→ **Records for the task**:
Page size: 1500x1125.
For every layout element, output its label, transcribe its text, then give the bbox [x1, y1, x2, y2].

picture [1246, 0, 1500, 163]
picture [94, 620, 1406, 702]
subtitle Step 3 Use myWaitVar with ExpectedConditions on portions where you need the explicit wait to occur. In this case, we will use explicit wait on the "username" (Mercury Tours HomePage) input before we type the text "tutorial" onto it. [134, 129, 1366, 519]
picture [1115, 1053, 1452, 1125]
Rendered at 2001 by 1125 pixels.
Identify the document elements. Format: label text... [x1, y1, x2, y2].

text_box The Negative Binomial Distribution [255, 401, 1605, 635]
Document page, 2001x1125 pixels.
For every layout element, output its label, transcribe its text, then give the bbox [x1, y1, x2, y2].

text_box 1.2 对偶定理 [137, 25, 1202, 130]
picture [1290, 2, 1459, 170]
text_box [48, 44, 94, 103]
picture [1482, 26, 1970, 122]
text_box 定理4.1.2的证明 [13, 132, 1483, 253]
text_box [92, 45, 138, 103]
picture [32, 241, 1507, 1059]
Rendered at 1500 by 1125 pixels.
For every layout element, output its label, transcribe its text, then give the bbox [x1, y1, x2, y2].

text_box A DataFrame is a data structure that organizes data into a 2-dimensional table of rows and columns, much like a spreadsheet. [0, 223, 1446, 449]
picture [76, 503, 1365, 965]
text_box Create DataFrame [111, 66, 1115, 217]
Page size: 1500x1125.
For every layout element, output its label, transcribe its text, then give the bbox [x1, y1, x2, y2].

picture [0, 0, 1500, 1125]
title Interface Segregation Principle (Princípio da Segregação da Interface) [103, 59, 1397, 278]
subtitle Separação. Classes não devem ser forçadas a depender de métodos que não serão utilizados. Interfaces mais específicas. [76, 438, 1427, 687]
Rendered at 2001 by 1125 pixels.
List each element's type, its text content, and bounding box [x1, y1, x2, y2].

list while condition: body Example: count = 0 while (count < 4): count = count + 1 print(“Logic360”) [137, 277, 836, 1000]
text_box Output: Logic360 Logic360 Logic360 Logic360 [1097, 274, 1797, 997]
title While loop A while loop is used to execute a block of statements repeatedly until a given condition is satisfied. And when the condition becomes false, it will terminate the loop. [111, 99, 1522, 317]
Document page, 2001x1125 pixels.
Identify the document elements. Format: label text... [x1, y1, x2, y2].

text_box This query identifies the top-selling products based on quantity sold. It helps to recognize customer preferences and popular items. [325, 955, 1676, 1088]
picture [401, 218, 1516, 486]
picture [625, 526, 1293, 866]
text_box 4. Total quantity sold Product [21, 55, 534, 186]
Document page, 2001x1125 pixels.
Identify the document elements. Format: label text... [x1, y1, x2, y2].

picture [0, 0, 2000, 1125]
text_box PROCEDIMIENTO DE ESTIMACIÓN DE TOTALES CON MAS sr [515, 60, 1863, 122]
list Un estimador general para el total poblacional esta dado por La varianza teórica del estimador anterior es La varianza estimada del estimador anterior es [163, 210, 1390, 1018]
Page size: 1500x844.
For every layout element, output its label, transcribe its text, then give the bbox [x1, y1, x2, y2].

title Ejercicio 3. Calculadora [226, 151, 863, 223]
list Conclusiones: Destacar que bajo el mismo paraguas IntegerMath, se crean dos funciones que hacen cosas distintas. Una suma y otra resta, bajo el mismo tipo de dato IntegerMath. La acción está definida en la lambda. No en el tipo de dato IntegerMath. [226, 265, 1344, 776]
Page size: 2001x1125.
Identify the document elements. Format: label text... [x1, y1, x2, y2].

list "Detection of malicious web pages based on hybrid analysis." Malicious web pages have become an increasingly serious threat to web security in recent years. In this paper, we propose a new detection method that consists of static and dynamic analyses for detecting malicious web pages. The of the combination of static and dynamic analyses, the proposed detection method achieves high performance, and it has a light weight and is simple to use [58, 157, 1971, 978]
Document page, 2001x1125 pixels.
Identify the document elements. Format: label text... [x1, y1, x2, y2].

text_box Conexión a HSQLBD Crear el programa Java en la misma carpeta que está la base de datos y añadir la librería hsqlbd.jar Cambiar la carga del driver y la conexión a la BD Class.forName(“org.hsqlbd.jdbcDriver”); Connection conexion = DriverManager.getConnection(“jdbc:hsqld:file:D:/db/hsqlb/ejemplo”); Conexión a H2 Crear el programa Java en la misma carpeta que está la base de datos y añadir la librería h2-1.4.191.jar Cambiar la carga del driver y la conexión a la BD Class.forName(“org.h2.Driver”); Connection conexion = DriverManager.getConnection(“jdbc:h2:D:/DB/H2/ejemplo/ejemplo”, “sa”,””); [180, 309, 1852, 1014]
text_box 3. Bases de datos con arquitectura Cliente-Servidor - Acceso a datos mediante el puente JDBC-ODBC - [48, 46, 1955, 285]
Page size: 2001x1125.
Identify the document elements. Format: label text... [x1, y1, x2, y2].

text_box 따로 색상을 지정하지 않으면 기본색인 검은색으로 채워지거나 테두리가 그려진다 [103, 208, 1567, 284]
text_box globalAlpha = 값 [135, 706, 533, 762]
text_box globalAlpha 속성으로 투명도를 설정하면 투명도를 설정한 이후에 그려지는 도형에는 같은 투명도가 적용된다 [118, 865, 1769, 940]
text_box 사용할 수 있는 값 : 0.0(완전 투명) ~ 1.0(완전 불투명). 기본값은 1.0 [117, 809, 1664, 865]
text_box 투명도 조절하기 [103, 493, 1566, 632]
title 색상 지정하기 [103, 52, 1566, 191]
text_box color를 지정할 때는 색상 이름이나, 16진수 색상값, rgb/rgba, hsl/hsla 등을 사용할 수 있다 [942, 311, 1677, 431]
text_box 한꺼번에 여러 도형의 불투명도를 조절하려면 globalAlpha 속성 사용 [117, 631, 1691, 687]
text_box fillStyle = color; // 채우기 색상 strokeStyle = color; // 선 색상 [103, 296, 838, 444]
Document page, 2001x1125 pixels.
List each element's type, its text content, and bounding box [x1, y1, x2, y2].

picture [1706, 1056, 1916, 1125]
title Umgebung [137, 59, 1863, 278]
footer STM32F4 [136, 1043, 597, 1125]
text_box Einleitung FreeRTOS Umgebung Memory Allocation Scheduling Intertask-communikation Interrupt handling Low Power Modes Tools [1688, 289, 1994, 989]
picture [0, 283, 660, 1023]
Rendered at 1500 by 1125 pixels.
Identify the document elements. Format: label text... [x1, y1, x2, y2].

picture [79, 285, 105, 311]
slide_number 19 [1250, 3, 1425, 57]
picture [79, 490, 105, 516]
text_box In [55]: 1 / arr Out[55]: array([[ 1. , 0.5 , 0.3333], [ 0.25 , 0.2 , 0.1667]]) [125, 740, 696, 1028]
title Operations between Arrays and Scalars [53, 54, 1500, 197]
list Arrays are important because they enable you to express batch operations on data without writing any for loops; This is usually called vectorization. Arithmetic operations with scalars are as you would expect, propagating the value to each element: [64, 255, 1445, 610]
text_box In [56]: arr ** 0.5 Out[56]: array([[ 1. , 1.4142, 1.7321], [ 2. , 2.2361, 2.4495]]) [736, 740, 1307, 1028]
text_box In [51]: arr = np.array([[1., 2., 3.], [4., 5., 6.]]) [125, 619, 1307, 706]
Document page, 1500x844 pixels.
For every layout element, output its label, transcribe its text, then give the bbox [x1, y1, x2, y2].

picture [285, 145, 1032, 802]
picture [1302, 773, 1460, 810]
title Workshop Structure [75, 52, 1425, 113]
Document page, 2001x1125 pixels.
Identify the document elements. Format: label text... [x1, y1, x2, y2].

→ **Activity**:
Reproduce exactly what is written in the listing above.

→ **Output**:
Page size: 1500x1125.
For every layout element, output its label, transcribe its text, then give the bbox [x1, y1, x2, y2].

picture [1246, 0, 1500, 163]
picture [94, 620, 1406, 702]
subtitle Step 3 Use myWaitVar with ExpectedConditions on portions where you need the explicit wait to occur. In this case, we will use explicit wait on the "username" (Mercury Tours HomePage) input before we type the text "tutorial" onto it. [134, 129, 1366, 519]
picture [1115, 1053, 1452, 1125]
Rendered at 2001 by 1125 pixels.
Identify the document elements. Format: label text... [x1, y1, x2, y2].

text_box The Negative Binomial Distribution [255, 401, 1605, 635]
Document page, 2001x1125 pixels.
For every layout element, output its label, transcribe its text, then give the bbox [x1, y1, x2, y2].

text_box 1.2 对偶定理 [137, 25, 1202, 130]
picture [1290, 2, 1459, 170]
text_box [48, 44, 94, 103]
picture [1482, 26, 1970, 122]
text_box 定理4.1.2的证明 [13, 132, 1483, 253]
text_box [92, 45, 138, 103]
picture [32, 241, 1507, 1059]
Rendered at 1500 by 1125 pixels.
For every layout element, output its label, transcribe its text, then give the bbox [x1, y1, x2, y2].

text_box A DataFrame is a data structure that organizes data into a 2-dimensional table of rows and columns, much like a spreadsheet. [0, 223, 1446, 449]
picture [76, 503, 1365, 965]
text_box Create DataFrame [111, 66, 1115, 217]
Page size: 1500x1125.
For every layout element, output its label, transcribe its text, then give the bbox [x1, y1, x2, y2].

picture [0, 0, 1500, 1125]
title Interface Segregation Principle (Princípio da Segregação da Interface) [103, 59, 1397, 278]
subtitle Separação. Classes não devem ser forçadas a depender de métodos que não serão utilizados. Interfaces mais específicas. [76, 438, 1427, 687]
Rendered at 2001 by 1125 pixels.
List each element's type, its text content, and bounding box [x1, y1, x2, y2].

list while condition: body Example: count = 0 while (count < 4): count = count + 1 print(“Logic360”) [137, 277, 836, 1000]
text_box Output: Logic360 Logic360 Logic360 Logic360 [1097, 274, 1797, 997]
title While loop A while loop is used to execute a block of statements repeatedly until a given condition is satisfied. And when the condition becomes false, it will terminate the loop. [111, 99, 1522, 317]
Document page, 2001x1125 pixels.
Identify the document elements. Format: label text... [x1, y1, x2, y2].

text_box This query identifies the top-selling products based on quantity sold. It helps to recognize customer preferences and popular items. [325, 955, 1676, 1088]
picture [401, 218, 1516, 486]
picture [625, 526, 1293, 866]
text_box 4. Total quantity sold Product [21, 55, 534, 186]
Document page, 2001x1125 pixels.
Identify the document elements. Format: label text... [x1, y1, x2, y2].

picture [0, 0, 2000, 1125]
text_box PROCEDIMIENTO DE ESTIMACIÓN DE TOTALES CON MAS sr [515, 60, 1863, 122]
list Un estimador general para el total poblacional esta dado por La varianza teórica del estimador anterior es La varianza estimada del estimador anterior es [163, 210, 1390, 1018]
Page size: 1500x844.
For every layout element, output its label, transcribe its text, then give the bbox [x1, y1, x2, y2].

title Ejercicio 3. Calculadora [226, 151, 863, 223]
list Conclusiones: Destacar que bajo el mismo paraguas IntegerMath, se crean dos funciones que hacen cosas distintas. Una suma y otra resta, bajo el mismo tipo de dato IntegerMath. La acción está definida en la lambda. No en el tipo de dato IntegerMath. [226, 265, 1344, 776]
Page size: 2001x1125.
Identify the document elements. Format: label text... [x1, y1, x2, y2].

list "Detection of malicious web pages based on hybrid analysis." Malicious web pages have become an increasingly serious threat to web security in recent years. In this paper, we propose a new detection method that consists of static and dynamic analyses for detecting malicious web pages. The of the combination of static and dynamic analyses, the proposed detection method achieves high performance, and it has a light weight and is simple to use [58, 157, 1971, 978]
Document page, 2001x1125 pixels.
Identify the document elements. Format: label text... [x1, y1, x2, y2].

text_box Conexión a HSQLBD Crear el programa Java en la misma carpeta que está la base de datos y añadir la librería hsqlbd.jar Cambiar la carga del driver y la conexión a la BD Class.forName(“org.hsqlbd.jdbcDriver”); Connection conexion = DriverManager.getConnection(“jdbc:hsqld:file:D:/db/hsqlb/ejemplo”); Conexión a H2 Crear el programa Java en la misma carpeta que está la base de datos y añadir la librería h2-1.4.191.jar Cambiar la carga del driver y la conexión a la BD Class.forName(“org.h2.Driver”); Connection conexion = DriverManager.getConnection(“jdbc:h2:D:/DB/H2/ejemplo/ejemplo”, “sa”,””); [180, 309, 1852, 1014]
text_box 3. Bases de datos con arquitectura Cliente-Servidor - Acceso a datos mediante el puente JDBC-ODBC - [48, 46, 1955, 285]
Page size: 2001x1125.
Identify the document elements. Format: label text... [x1, y1, x2, y2].

text_box 따로 색상을 지정하지 않으면 기본색인 검은색으로 채워지거나 테두리가 그려진다 [103, 208, 1567, 284]
text_box globalAlpha = 값 [135, 706, 533, 762]
text_box globalAlpha 속성으로 투명도를 설정하면 투명도를 설정한 이후에 그려지는 도형에는 같은 투명도가 적용된다 [118, 865, 1769, 940]
text_box 사용할 수 있는 값 : 0.0(완전 투명) ~ 1.0(완전 불투명). 기본값은 1.0 [117, 809, 1664, 865]
text_box 투명도 조절하기 [103, 493, 1566, 632]
title 색상 지정하기 [103, 52, 1566, 191]
text_box color를 지정할 때는 색상 이름이나, 16진수 색상값, rgb/rgba, hsl/hsla 등을 사용할 수 있다 [942, 311, 1677, 431]
text_box 한꺼번에 여러 도형의 불투명도를 조절하려면 globalAlpha 속성 사용 [117, 631, 1691, 687]
text_box fillStyle = color; // 채우기 색상 strokeStyle = color; // 선 색상 [103, 296, 838, 444]
Document page, 2001x1125 pixels.
List each element's type, its text content, and bounding box [x1, y1, x2, y2].

picture [1706, 1056, 1916, 1125]
title Umgebung [137, 59, 1863, 278]
footer STM32F4 [136, 1043, 597, 1125]
text_box Einleitung FreeRTOS Umgebung Memory Allocation Scheduling Intertask-communikation Interrupt handling Low Power Modes Tools [1688, 289, 1994, 989]
picture [0, 283, 660, 1023]
Rendered at 1500 by 1125 pixels.
Identify the document elements. Format: label text... [x1, y1, x2, y2].

picture [79, 285, 105, 311]
slide_number 19 [1250, 3, 1425, 57]
picture [79, 490, 105, 516]
text_box In [55]: 1 / arr Out[55]: array([[ 1. , 0.5 , 0.3333], [ 0.25 , 0.2 , 0.1667]]) [125, 740, 696, 1028]
title Operations between Arrays and Scalars [53, 54, 1500, 197]
list Arrays are important because they enable you to express batch operations on data without writing any for loops; This is usually called vectorization. Arithmetic operations with scalars are as you would expect, propagating the value to each element: [64, 255, 1445, 610]
text_box In [56]: arr ** 0.5 Out[56]: array([[ 1. , 1.4142, 1.7321], [ 2. , 2.2361, 2.4495]]) [736, 740, 1307, 1028]
text_box In [51]: arr = np.array([[1., 2., 3.], [4., 5., 6.]]) [125, 619, 1307, 706]
Document page, 1500x844 pixels.
For every layout element, output its label, transcribe its text, then give the bbox [x1, y1, x2, y2].

picture [285, 145, 1032, 802]
picture [1302, 773, 1460, 810]
title Workshop Structure [75, 52, 1425, 113]
Document page, 2001x1125 pixels.
Identify the document elements. Format: label text... [x1, y1, x2, y2].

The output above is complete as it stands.